That ability to think on her toes served her well through nightmare babysitting jobs on Martha’s Vineyard, a DUI arrest, a massage gone awry in a sketchy part of L.A., various dating disasters (think red-headed guys who have too much hair…everywhere) and dealing with her accidentally hilarious and overweight father (just imagine a bigger, crazier Frank Costanza on Seinfeld, who also happens to stash used cars for sale at key locations all over New Jersey and claims to be a honeymoon with his own daughter to get bumped to first class). She also covers her obsession with midgets (whom she calls “nuggets”), which is really the only thing I don’t get completely, but I suppose it’s the way other people are with dogs, cats and babies.
You have to wonder how true each chapter is and how much is embellished, but given the sense we have of this woman from her stand-up, sketch shows and E! talk show, I’m guessing very little is made up. Not to mention, her wacky family definitely explains some things. For example, the uncle who was insulted when she chose a family friend over him in the game “Who would you rather have sex with?” and her mother’s need to iron her father’s sweatpants when he refuses to wear regular trousers out of the house due to his weight. Then, there’s the poor family dog, Whitefoot. (“His ‘bowl’ is a stainless steel baking tray. My parents are under the impression that our dog is Edward Scissorhands and can somehow manage to put the egg salad on top of the cracker and enjoy it like a human.”)

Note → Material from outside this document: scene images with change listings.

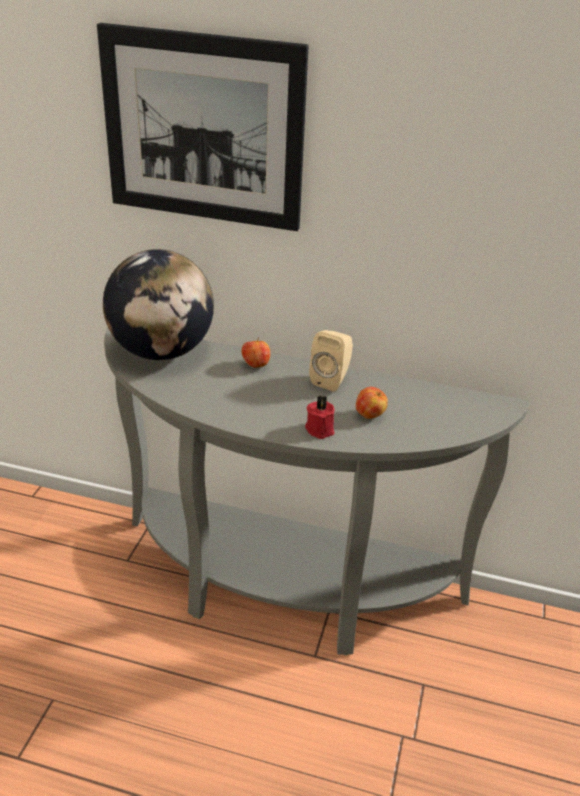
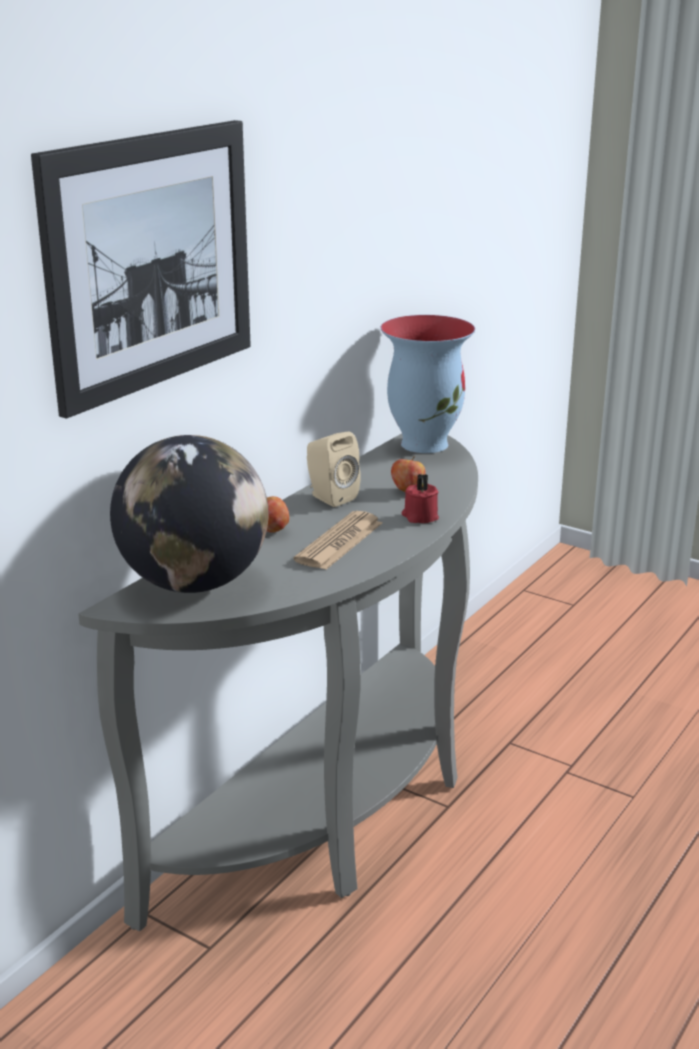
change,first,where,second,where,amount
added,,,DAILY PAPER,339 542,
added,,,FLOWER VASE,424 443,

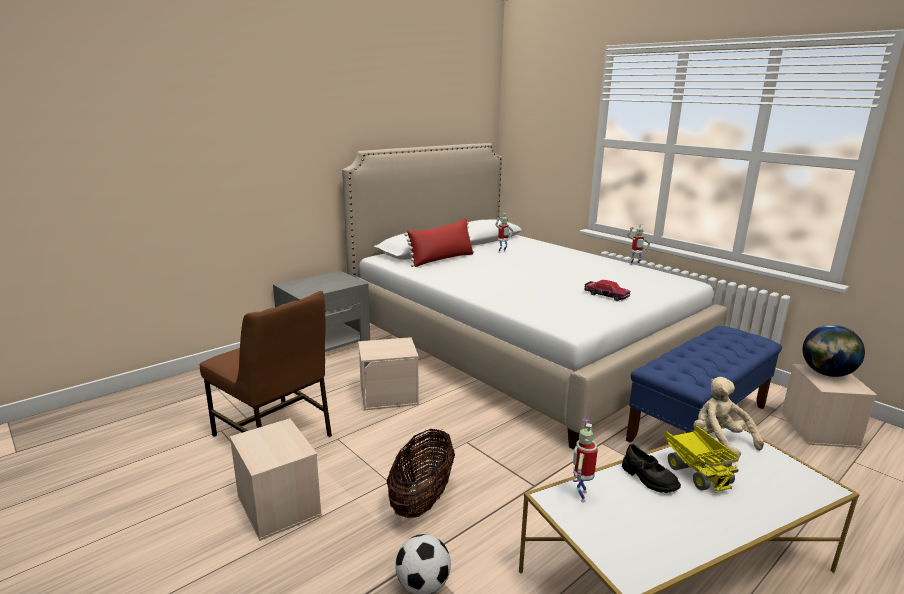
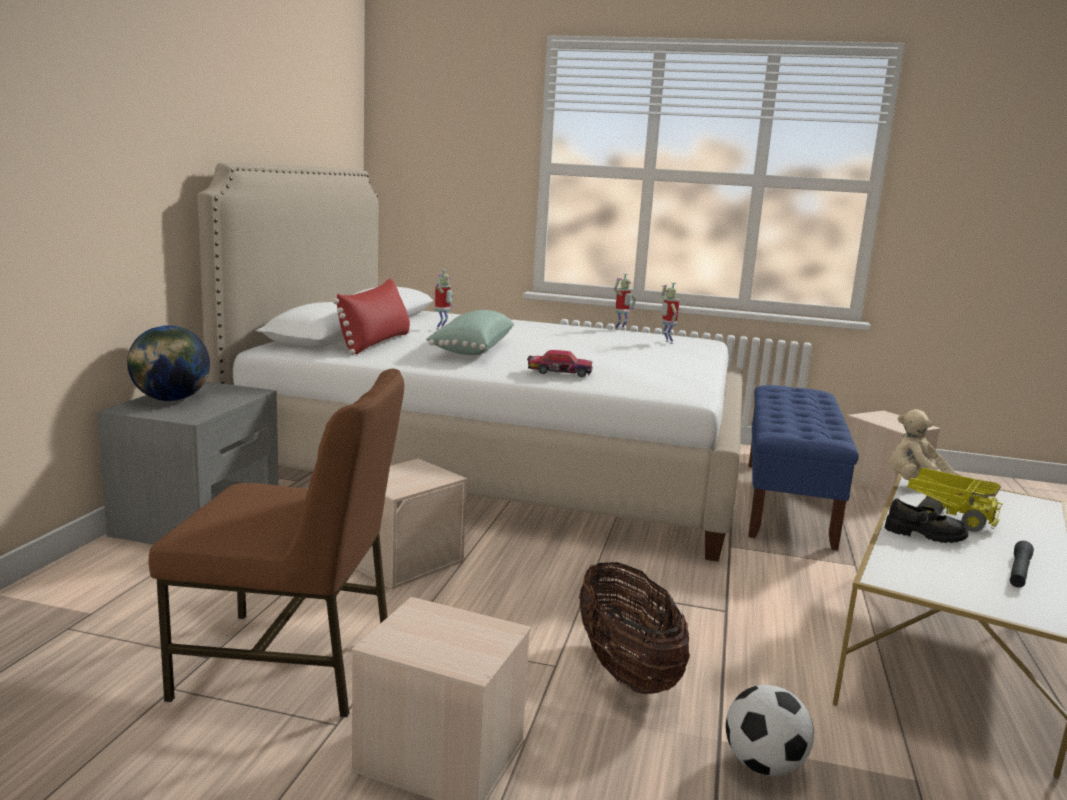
change,first,where,second,where,amount
added,,,GREENISH CUSHION,471 349,
added,,,BLACKISH FLASHLIGHT,1019 572,
moved,MODEL ROBOT,580 495,,667 342,
moved,MODEL CAR,606 295,,559 372,
moved,WORLD GLOBE,826 373,,171 400,

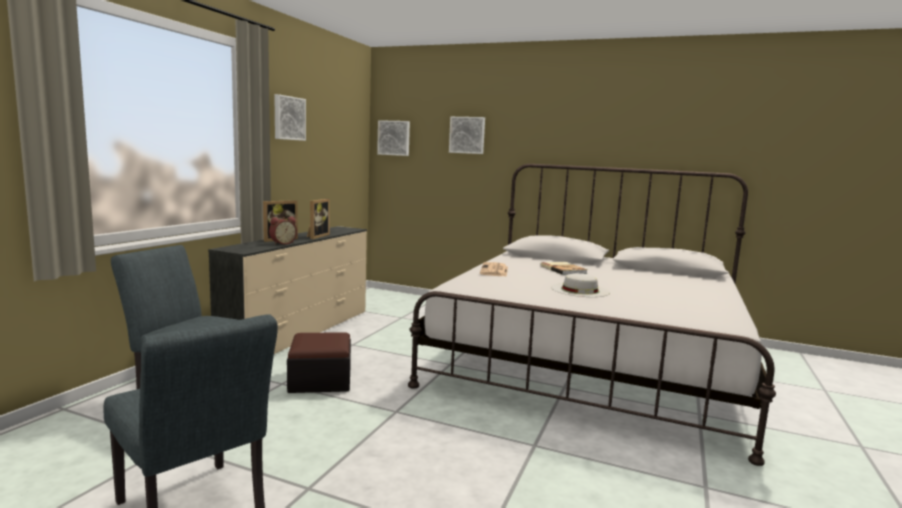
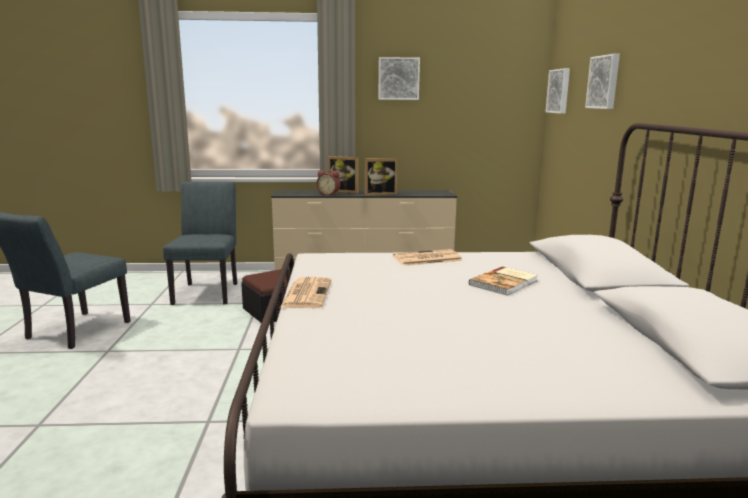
change,first,where,second,where,amount
removed,WHITISH WEARABLE HAT,580 290,,,
added,,,DAILY PAPER,306 293,

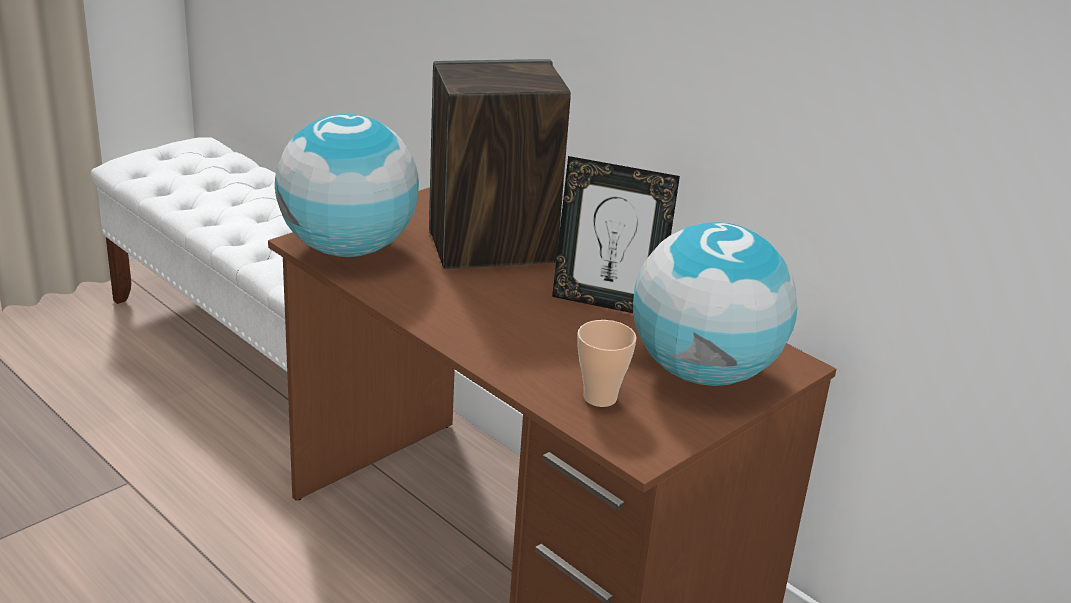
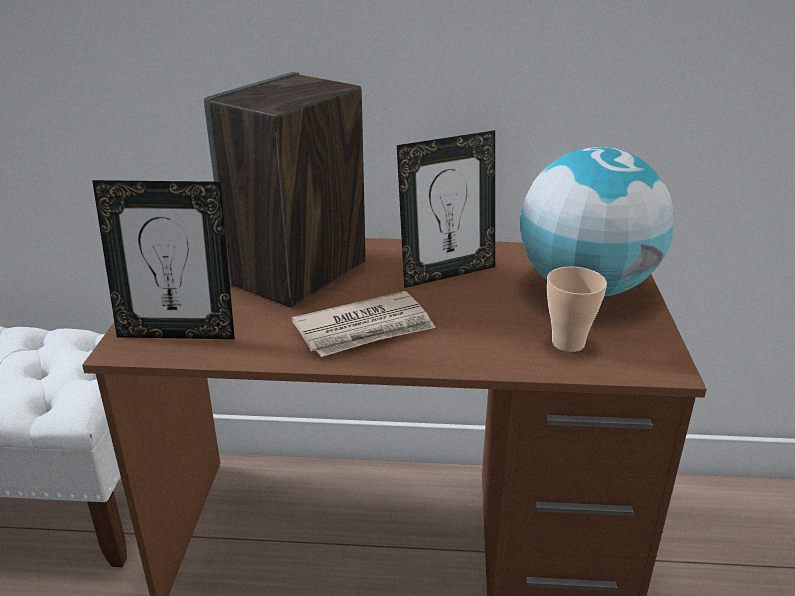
change,first,where,second,where,amount
added,,,DAILY PAPER,365 329,
replaced,WORLD GLOBE,348 248,STANDING FRAME,178 332,

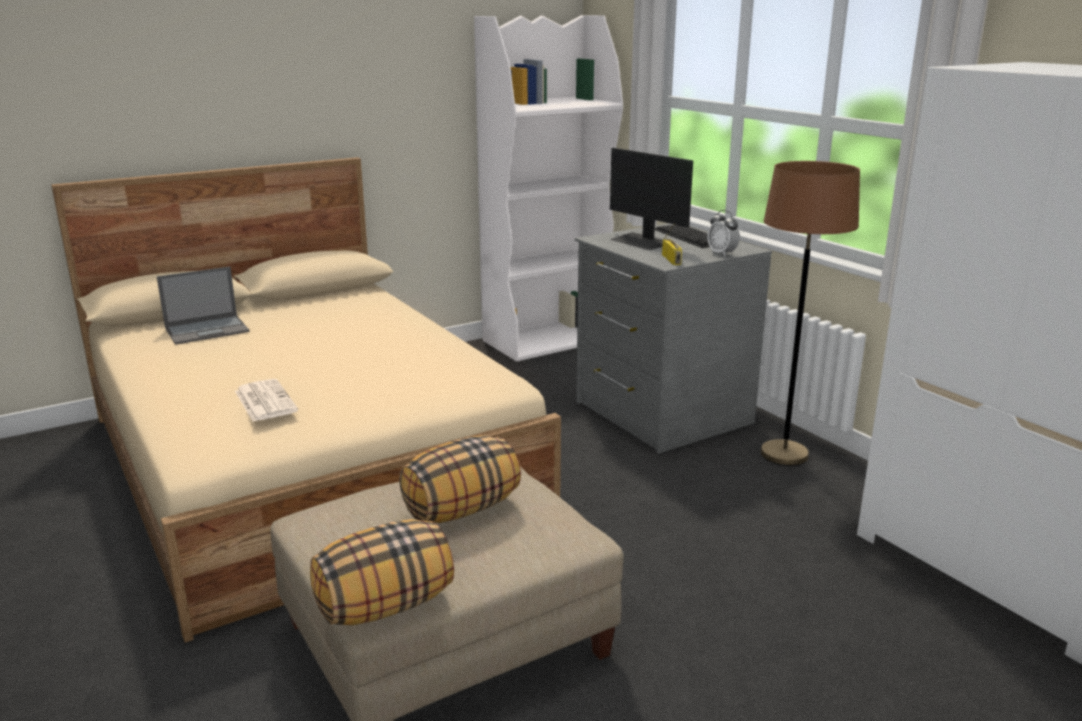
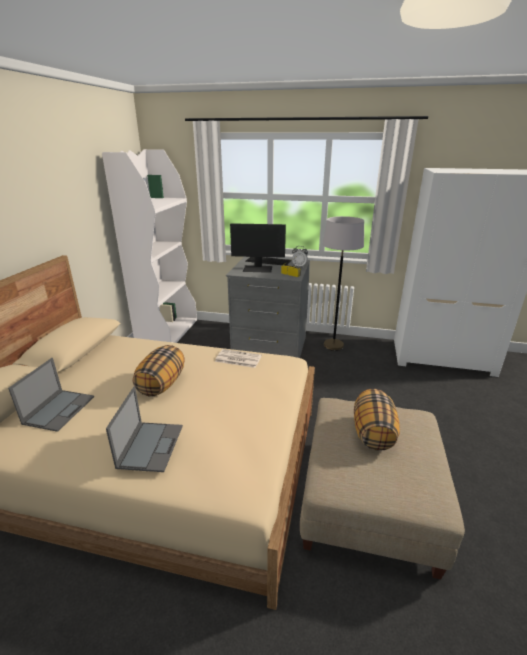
change,first,where,second,where,amount
added,,,NOTEBOOK COMPUTER,151 445,
moved,DAILY PAPER,264 401,,237 359,
moved,CUSHION,385 606,,161 384,
recoloured,BROWNISH STANDARD LAMP,784 454,GREYISH STANDARD LAMP,333 345,

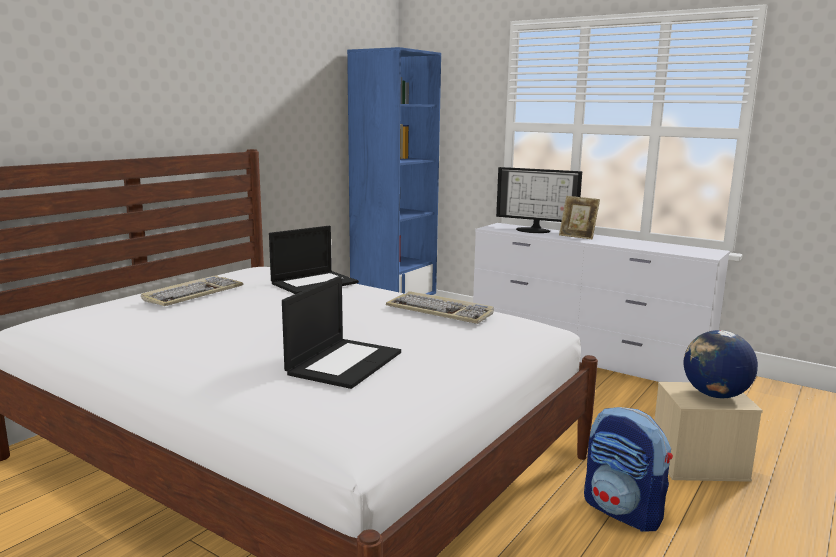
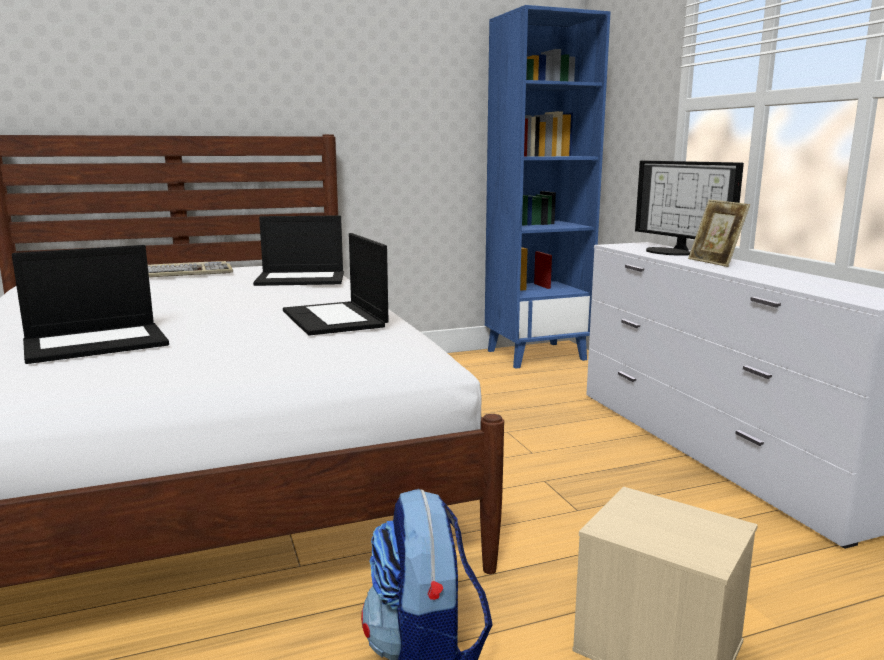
change,first,where,second,where,amount
removed,WORLD GLOBE,715 395,,,
replaced,KEYBOARD,441 311,NOTEBOOK COMPUTER,335 319,

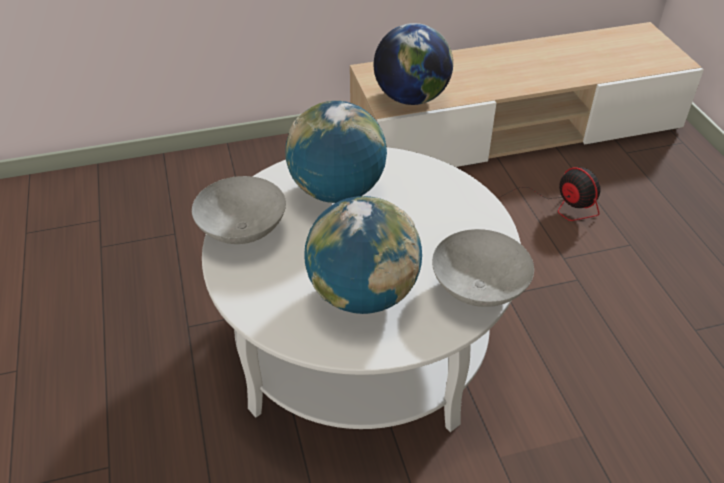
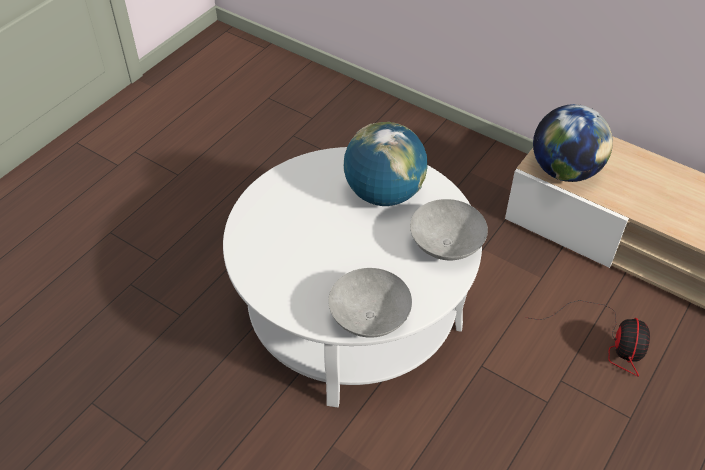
change,first,where,second,where,amount
removed,WORLD GLOBE,363 295,,,
moved,GREYISH DEEP DISH,241 230,,446 245,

She has an eclectic group of friends. Some employed, some not, some single, some married, and all with quirks. It’s like a West Coast spin-off of Sex and the City but with more laughs. I’d absolutely kill to see these people on a sitcom. Handler has excellent comic timing that comes through beautifully in her writing, whether it’s dialogue or setting a scene, from places as far flung as a women’s prison and Dans le Noir, a London restaurant where meals are served in the dark. But some of the best bits are with her friends. She and roommate Lydia argue over attending the birthday dinner of a “friend” that no one really likes:
Chelsea: “I have pink eye.”
Lydia: “No you do not.”
Chelsea: “Yes, I do, my eyes are all red.”
Lydia: “That’s because you’re hungover.”
Chelsea: “Plus, I don’t have a present for her and I’m certainly not buying one.”
Lydia: “Just get her something cheap; it’s not like you have anything to do today.”
Chelsea: “Oh, fine. But if I my eyes don’t clear up, I may have to wear a patch.”
And then there’s this description of a girl she met at the birthday dinner: “The next person to arrive was her friend I had never heard of. Her name was Six. Like the number. I could tell by her outfit that this girl was going to be trouble. She was wearing a black miniskirt with black tights and open-toed, high-heeled red patent leather sandals…Her lipstick was whore red, and outlined with black lip liner, or what could have been eyeliner. She was wearing black hoop earrings that must have been made out of limestone because her lobes looked like they were going to detach from the rest of her ear at any moment.”
It’s just a laugh out loud, quick read, perfect for the beach, a long plane ride, or when you need a break from the stress while stuck at the hospital with an asthmatic five year old. As long as you don’t mind a lot of foul language, heavy drinking, goldfish murder or the image of a little person exposing her nipples, this is the book for you!